Reproduce every line of the material below word for word, keeping the original order.

--------------------

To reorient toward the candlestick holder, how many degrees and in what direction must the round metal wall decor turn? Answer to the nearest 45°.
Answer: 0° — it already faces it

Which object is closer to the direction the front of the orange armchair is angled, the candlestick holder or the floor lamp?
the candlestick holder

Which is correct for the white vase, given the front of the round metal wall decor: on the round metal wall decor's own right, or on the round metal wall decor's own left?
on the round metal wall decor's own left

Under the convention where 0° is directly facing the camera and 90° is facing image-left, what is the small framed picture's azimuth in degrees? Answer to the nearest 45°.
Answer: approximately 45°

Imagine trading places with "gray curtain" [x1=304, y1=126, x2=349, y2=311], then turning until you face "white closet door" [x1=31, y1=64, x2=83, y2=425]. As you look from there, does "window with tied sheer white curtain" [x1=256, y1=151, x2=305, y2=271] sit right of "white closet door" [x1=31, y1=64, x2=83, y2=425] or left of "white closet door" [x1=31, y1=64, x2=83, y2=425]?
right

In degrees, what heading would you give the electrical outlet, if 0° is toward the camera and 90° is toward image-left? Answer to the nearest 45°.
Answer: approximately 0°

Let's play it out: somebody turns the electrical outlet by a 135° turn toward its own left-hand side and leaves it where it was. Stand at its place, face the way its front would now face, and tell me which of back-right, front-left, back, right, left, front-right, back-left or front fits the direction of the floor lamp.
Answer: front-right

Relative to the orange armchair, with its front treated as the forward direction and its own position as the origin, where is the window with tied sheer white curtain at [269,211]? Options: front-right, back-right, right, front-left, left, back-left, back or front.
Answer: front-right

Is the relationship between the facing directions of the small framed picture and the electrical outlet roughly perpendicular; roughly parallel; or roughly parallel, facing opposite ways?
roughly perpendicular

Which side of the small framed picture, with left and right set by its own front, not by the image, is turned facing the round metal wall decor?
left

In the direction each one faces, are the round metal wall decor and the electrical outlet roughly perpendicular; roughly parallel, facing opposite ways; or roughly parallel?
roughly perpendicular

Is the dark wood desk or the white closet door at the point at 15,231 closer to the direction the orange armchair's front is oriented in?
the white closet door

--------------------

Result below:
To reorient toward the candlestick holder, how many degrees and in what direction must the round metal wall decor turn? Answer to the nearest 45°.
Answer: 0° — it already faces it

Which object is closer to the direction the front of the orange armchair is angled, the candlestick holder or the floor lamp?
the candlestick holder

Which is correct for the white vase, given the front of the round metal wall decor: on the round metal wall decor's own right, or on the round metal wall decor's own left?
on the round metal wall decor's own left

Under the convention where 0° is directly facing the camera and 90° is facing image-left, what is the small framed picture's azimuth in degrees? Answer to the nearest 45°.
Answer: approximately 45°

Imagine trading places with "gray curtain" [x1=304, y1=126, x2=349, y2=311], then turning until you face "white closet door" [x1=31, y1=64, x2=83, y2=425]. As you look from there, does "window with tied sheer white curtain" [x1=256, y1=151, x2=305, y2=271] sit right of "white closet door" [x1=31, y1=64, x2=83, y2=425] or left of "white closet door" [x1=31, y1=64, x2=83, y2=425]?
right

In degrees, what heading would you give the electrical outlet, if 0° is toward the camera and 90° is toward image-left? Answer to the nearest 45°.
Answer: approximately 0°

Let's play it out: somebody turns the electrical outlet by a 135° turn toward its own left-hand side and leaves it where it was. Stand at its place, face the way its front would now face, and tell me which of back-right, front-left, back, right, left, front-right, back-left or front fits the direction of the floor lamp.
Answer: front-right

Relative to the orange armchair, with its front treated as the forward direction and its own position as the origin, where is the window with tied sheer white curtain at [269,211]? Options: front-right, back-right, right, front-left, left, back-left, back or front.
Answer: front-right

Is the relationship between the facing directions of the small framed picture and the electrical outlet roughly perpendicular; roughly parallel; or roughly parallel, facing opposite ways?
roughly perpendicular

Which side of the small framed picture, with left and right set by its own front, not by the image, is turned facing the round metal wall decor?
left

In the direction each one faces, are the round metal wall decor and the electrical outlet roughly perpendicular; roughly parallel, facing opposite ways; or roughly parallel?
roughly perpendicular

Is the dark wood desk or the white closet door at the point at 15,231 closer to the direction the orange armchair's front is oriented in?
the white closet door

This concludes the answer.